2. Components of Input Tax:
Input Tax includes Central Goods and Services Tax (CGST), State Goods and Services Tax (SGST), Integrated Goods and Services Tax (IGST), and Union Territory Goods and Services Tax (UTGST) paid on purchases of goods or services.
3. Eligibility Criteria:
To claim ITC, businesses must be registered under GST and use the inputs for making taxable supplies.
4. Conditions for Claiming ITC:
ITC can only be claimed for inputs used or intended to be used for business purposes.The supplier must have furnished the relevant details in their GST returns, and the recipient must have verified and accepted these details.
5. Exceptions:
ITC cannot be claimed for certain goods and services, such as motor vehicles and goods used for personal consumption.
Significance of Input Tax Credits (ITC) under GST:
1. Reduction in Tax Burden:
ITC allows businesses to reduce the tax liability on their output supplies by claiming credit for the taxes paid on their inputs.

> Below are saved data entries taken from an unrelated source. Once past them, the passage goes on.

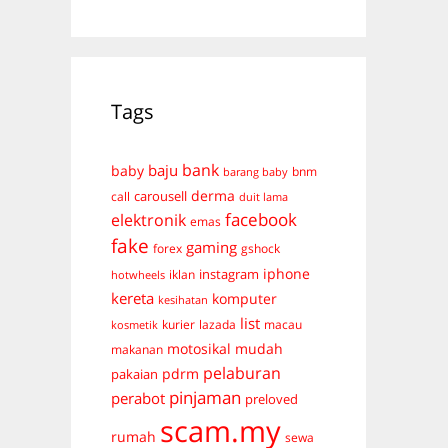
Tags
bank
baju
baby
bnm
barang baby
derma
carousell
call
duit lama
facebook
elektronik
emas
fake
gaming
forex
gshock
iphone
instagram
iklan
hotwheels
kereta
komputer
kesihatan
list
kurier
lazada
macau
kosmetik
mudah
motosikal
makanan
pelaburan
pdrm
pakaian
pinjaman
perabot
preloved
scam.my
rumah
sewa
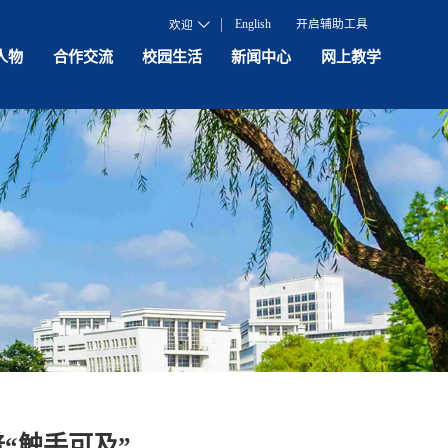
English
开启辅助工具
欢迎
人物
合作交流
校园生活
新闻中心
网上教学
“触手可及”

This helps in avoiding the cascading effect of taxes and reduces the overall tax burden.
2. Promotion of Compliance:
The availability of ITC incentivizes businesses to comply with GST regulations by encouraging them to conduct transactions with registered suppliers who properly report and pay their taxes.
3. Cost Savings:
By claiming ITC, businesses can effectively reduce their cost of goods and services, making their products or services more competitive in the market.

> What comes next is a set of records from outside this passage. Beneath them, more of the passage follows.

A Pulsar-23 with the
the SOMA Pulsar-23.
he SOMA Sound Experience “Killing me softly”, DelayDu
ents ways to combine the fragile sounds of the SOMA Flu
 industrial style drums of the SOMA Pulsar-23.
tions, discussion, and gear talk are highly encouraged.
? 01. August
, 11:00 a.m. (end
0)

4. Improvement in Cash Flow:
ITC improves the cash flow of businesses by providing relief from the taxes paid on purchases. This allows businesses to invest in growth and expansion activities.
5. Encouragement of Formalization:
Claiming ITC requires businesses to conduct transactions with registered suppliers and maintain proper documentation, thereby promoting the formalization of the economy.
6. Level Playing Field:
ITC ensures a level playing field for businesses by allowing them to claim credit for the taxes paid on inputs, irrespective of their size or scale of operations.